Поток сознания? Подражание Джойсу или Камю? Марселю Прусту? А может быть, новое направление каждый раз рождается вновь, когда писатель находит дорогу к себе?
Мариэтта Шагинян выразила это на свой лад: «Когда мы писали о стройке, он шагал рядом. А выписался потом».
Творчество ли стало образом жизни или бытие превратилось в творчество? Когда разница между одиночеством письменного стола и нешумным гулом дружеского застолья как бы стирается. Сократ записал бы свои притчи лучше Платона, если бы взялся за стило.

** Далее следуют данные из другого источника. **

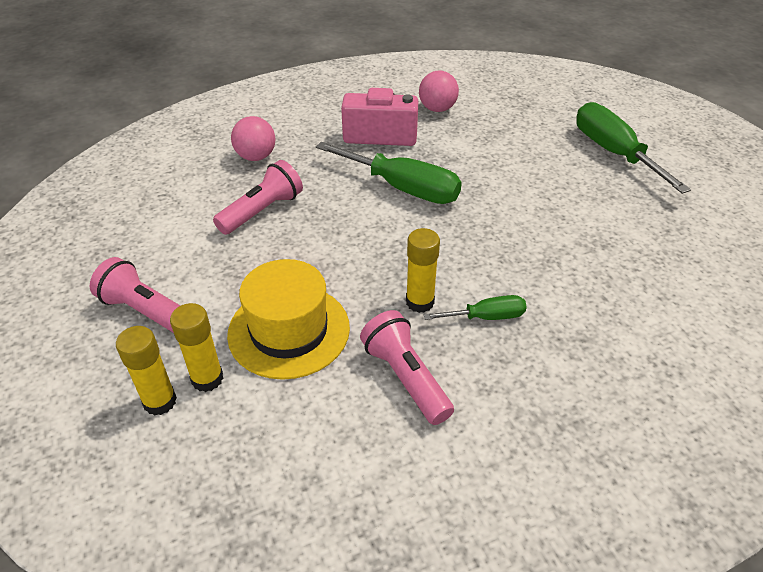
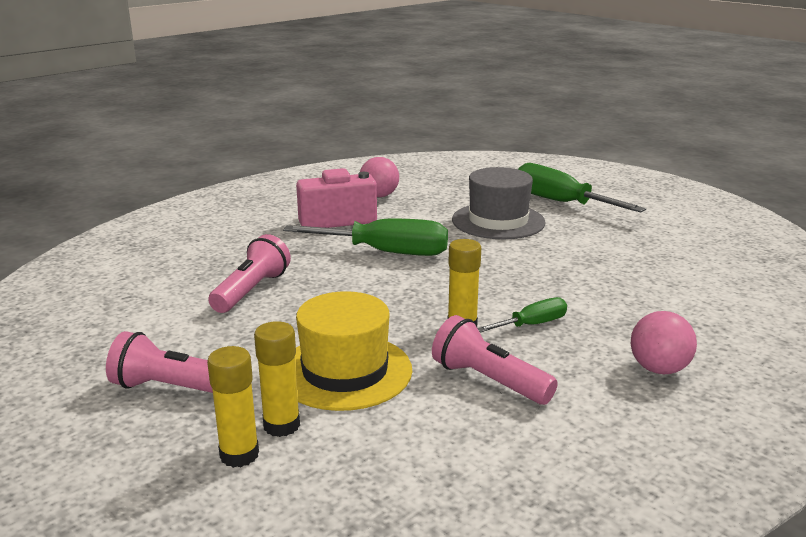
camera: 20 degrees left, 20 degrees down
pink ball [231,116,276,161] -> pink ball moved to [630,311,697,374]
none -> grey hat [452,167,546,239]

…Эстер рассказывает: знаменитая прорицательница в одной восточноевропейской стране, разбросив на него карты и взглянув на них, сомлела: «Что же вы меня не предупредили?» – «?!» – «Это же необыкновенный человек. Это – царь!»
– По их терминологии, разумеется, – комментирует она самое себя, чтобы не звучать одиозно. – Колдунья предупредила, что будет болезнь, будет на этой почве тяжкая операция, но все минет без следа. Так и случилось.
Есть, несомненно, на нем некий свет избранничества, та сила, которую чувствуешь, как это было и с Шолоховым, даже при мимолетном, бытовом соприкосновении.